### JOB ITEM A
In the civic engagement article, what share of the members who responded to the RHINO Priorities Survey said they lobbied elected officials?
### JOB ITEM B
Reproduce the civic engagement article word for word from "Exercising your civic" to "their daily practice.".

### SOURCE DOCUMENT
Exercising your civic muscle on local issues can expand your base, empower your members and result in some worthwhile change

A New Year's Resolution--Exercise your civic muscles


Part of the sense of helplessness that many feel this New Year's Day arises because too many of us have become dependent on national politics to deliver tangible benefits. In the RHINO Priorities Survey last month, half of the members who responded said that they lobbied elected officials. But only one quarter confessed to tenant and community organizing. And less than 20% admitted to conducting voter registration/education/mobilization, creating advocacy media, or engaging in direct action. One conclusion could be that RHINOs are responding to calls to action from advocacy organizations like COHHIO and National Low Income Housing Coalition, but not actively promoting "democracy" in their daily practice.

2017 Civic Engagement Question

13

50.00%

contact elected officials

13

50.00%

research and reporting

8

30.77%

provide comments on regulations

6

23.08%

tenant & community organizing

5

19.23%

voter registration, education, mobilization

5

19.23%

create advocacy media (Op/ED, other)

5

19.23%

direct action: demonstrations/protests/press conferences/other "earned" media


This next four years, the pathways to Federal and State support are going to be longer and more narrow. Rebuilding your organization's civic muscle may be required. Civic muscle has two meanings.

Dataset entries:
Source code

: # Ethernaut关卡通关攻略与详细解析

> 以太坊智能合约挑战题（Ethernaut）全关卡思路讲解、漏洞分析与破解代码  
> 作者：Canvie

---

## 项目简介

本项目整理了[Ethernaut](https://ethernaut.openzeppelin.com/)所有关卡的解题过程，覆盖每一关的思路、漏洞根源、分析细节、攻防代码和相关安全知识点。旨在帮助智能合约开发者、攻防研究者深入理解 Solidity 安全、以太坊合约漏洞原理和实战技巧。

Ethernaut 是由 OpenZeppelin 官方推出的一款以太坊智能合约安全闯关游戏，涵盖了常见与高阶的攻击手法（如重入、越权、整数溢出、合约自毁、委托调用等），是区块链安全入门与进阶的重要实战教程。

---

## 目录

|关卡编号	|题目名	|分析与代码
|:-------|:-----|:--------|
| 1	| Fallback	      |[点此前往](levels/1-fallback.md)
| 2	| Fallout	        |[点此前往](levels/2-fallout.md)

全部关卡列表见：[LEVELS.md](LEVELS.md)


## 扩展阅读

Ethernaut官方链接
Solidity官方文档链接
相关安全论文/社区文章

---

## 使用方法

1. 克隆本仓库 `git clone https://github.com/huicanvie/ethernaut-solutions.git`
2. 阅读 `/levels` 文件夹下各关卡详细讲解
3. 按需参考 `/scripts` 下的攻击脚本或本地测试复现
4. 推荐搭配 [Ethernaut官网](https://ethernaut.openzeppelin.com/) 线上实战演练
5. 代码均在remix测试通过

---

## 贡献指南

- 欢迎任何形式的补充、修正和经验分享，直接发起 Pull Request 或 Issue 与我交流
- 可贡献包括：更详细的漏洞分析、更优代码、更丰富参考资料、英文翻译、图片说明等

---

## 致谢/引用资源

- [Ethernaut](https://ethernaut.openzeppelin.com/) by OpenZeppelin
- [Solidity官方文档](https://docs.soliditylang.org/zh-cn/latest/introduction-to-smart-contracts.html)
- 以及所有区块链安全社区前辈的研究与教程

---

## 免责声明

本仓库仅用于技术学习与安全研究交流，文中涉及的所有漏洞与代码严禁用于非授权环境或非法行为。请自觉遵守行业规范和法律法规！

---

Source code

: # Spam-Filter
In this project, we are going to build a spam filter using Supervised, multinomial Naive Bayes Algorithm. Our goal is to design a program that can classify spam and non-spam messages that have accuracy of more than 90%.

### ANSWER BOX A
Half of them.

### ANSWER BOX B
Exercising your civic muscle on local issues can expand your base, empower your members and result in some worthwhile change

A New Year's Resolution--Exercise your civic muscles


Part of the sense of helplessness that many feel this New Year's Day arises because too many of us have become dependent on national politics to deliver tangible benefits. In the RHINO Priorities Survey last month, half of the members who responded said that they lobbied elected officials. But only one quarter confessed to tenant and community organizing. And less than 20% admitted to conducting voter registration/education/mobilization, creating advocacy media, or engaging in direct action. One conclusion could be that RHINOs are responding to calls to action from advocacy organizations like COHHIO and National Low Income Housing Coalition, but not actively promoting "democracy" in their daily practice.